Сидевшая рядом со мной толстуха вдруг схватила проводника за рукав и зашептала ему что-то на ухо. Я расслышал только:

— Американские сигареты… едут зайцем…

Проводник грубо тряхнул меня за плечо.

Когда я тихо спросил ее, куда ей ехать, в купе воцарилась мертвая тишина. Она назвала станцию, и я купил туда два билета, да еще уплатил штраф. Проводник ушел, но наши попутчики продолжали хранить ледяное, презрительное молчание, и в этой затянувшейся паузе удивительно тепло и вместе с тем чуть насмешливо прозучал ее голос:

И вам туда же?

— Могу и туда… У меня там друзья. А постоянного места жительства у меня нет.

— Вот как, — только и сказала она в ответ и снова откинулась на спинку сиденья.

Купе потонуло в темноте, и я видел ее лицо лишь изредка, когда на какое-то мгновенье его освещал пролетавший мимо фонарь.

Когда мы сошли с поезда, было уже совсем темно. Темно и тепло. Мы очутились на вокзальной площади и увидели, что городок уже крепко спит.

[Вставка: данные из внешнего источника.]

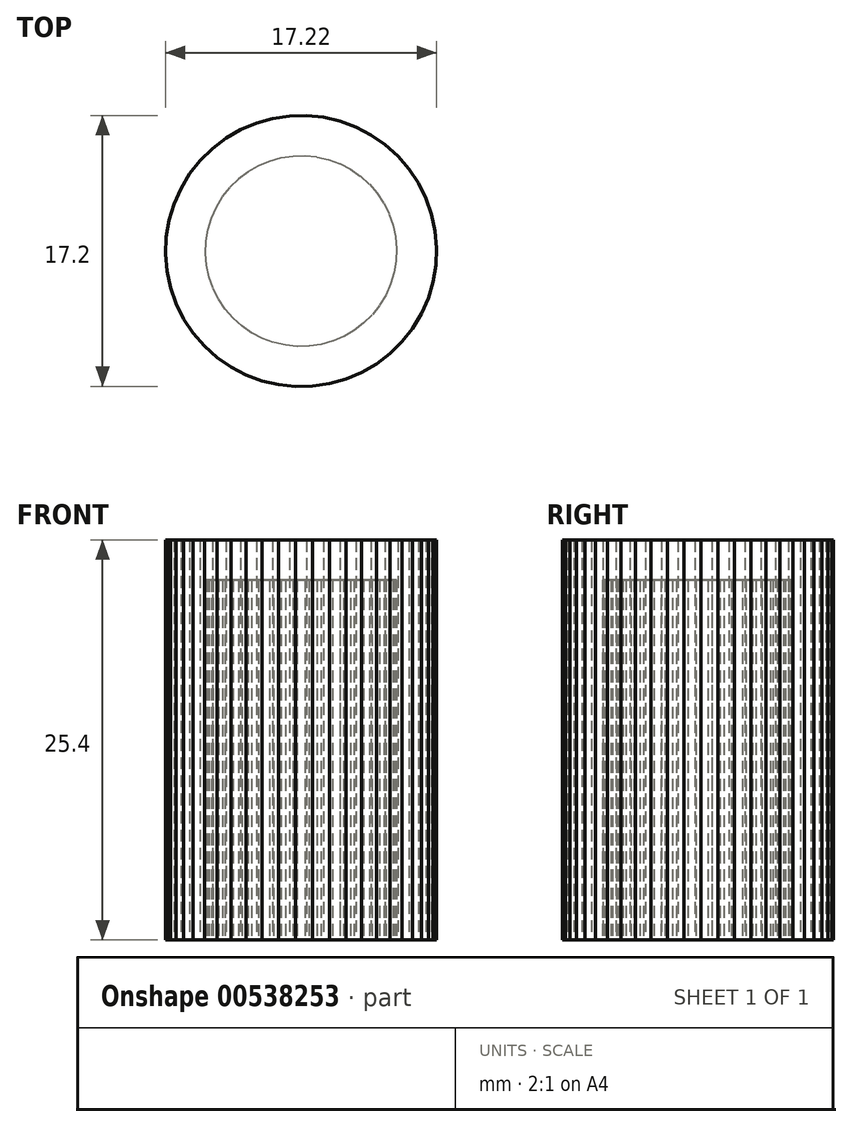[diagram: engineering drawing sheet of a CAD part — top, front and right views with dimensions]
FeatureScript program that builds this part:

Домики под сенью нежной зелени дышали покоем и безмятежностью.

— Я вас провожу, — сказал я тихо. — Такая темень…

Тогда она вдруг остановилась. Это было как раз у фонаря. Она посмотрела на меня в упор и сказала, с трудом разжимая губы:

— Если бы я только знала, куда…

Лицо ее встрепенулось, как платок от дуновения ветра. Нет, мы не стали целоваться. Мы медленно вышли из города и в конце концов залезли в стог сена. у меня, конечно, не было никаких друзей в этом тихом городке, который был для меня таким же чужим, как любой другой. Под утро, когда стало холодно, я подполз к ней вплотную, и она накрыла меня полой своего тоненького пальто. Так мы грели друг друга своим дыханием и своей кровью.

С тех пор мы вместе — это в наше-то время!